16 November 2023
P.R. Jenkins
Karajan artists: Giulietta Simionato – the Italian mezzo
In his years at the Scala, Karajan worked intensely with one of the finest mezzos for the Italian repertoire – Giulietta Simionato.
In fact, their first collaboration was in the French repertoire. In 1954, they performed “Carmen” in concert at the Musikverein and in the following year as a stage production at the Scala. It was a spectacular interpretation. For the audience “it was like stepping out of a shuttered room into the sun’s noonday stare (Richard Osborne)”. Simionato was about the same age as Karajan and she was already 44 when they met. (In the years after the war, she worked with Toscanini on Arrigo Boito’s “Nerone” and reportedly moved him to tears.)
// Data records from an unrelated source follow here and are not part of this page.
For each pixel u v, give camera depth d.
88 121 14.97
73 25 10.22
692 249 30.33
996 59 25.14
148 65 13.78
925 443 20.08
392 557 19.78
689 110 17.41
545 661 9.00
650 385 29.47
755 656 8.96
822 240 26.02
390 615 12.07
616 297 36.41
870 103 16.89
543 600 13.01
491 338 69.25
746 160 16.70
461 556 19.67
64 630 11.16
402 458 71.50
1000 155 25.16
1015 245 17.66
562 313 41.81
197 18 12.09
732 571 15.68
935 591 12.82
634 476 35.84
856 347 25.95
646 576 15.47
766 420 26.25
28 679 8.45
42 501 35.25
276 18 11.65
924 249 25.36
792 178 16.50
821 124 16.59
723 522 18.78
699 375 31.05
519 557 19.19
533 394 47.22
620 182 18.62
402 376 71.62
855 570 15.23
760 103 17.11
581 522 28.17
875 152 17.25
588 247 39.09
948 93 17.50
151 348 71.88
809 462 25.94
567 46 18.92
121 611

The next projects with Karajan were “Falstaff” with Simionato as Mrs Quickly in Salzburg and Vienna in 1957 and “Don Carlo” with Eugenio Fernandi, Sena Jurinac, Cesare Siepi and Simionato as Princess Eboli in 1958. In the same year, Simionato appeared as Amneris in “Aida” at the Vienna State Opera. Her colleagues in the main parts were Birgit Nilsson and Giuseppe di Stefano.
“Giulietta Simionato was often called the Amneris of her generation.”
Warwick Thompson in the booklet of Karajan’s DECCA recording
“Aida” was the only opera that Karajan and Simionato recorded in the studio with Renata Tebaldi and Carlo Bergonzi in the following year. Gramophone’s praise was effulgent:
“This Aida recording will come to be regarded as a landmark in the art of capturing grand opera on disc.”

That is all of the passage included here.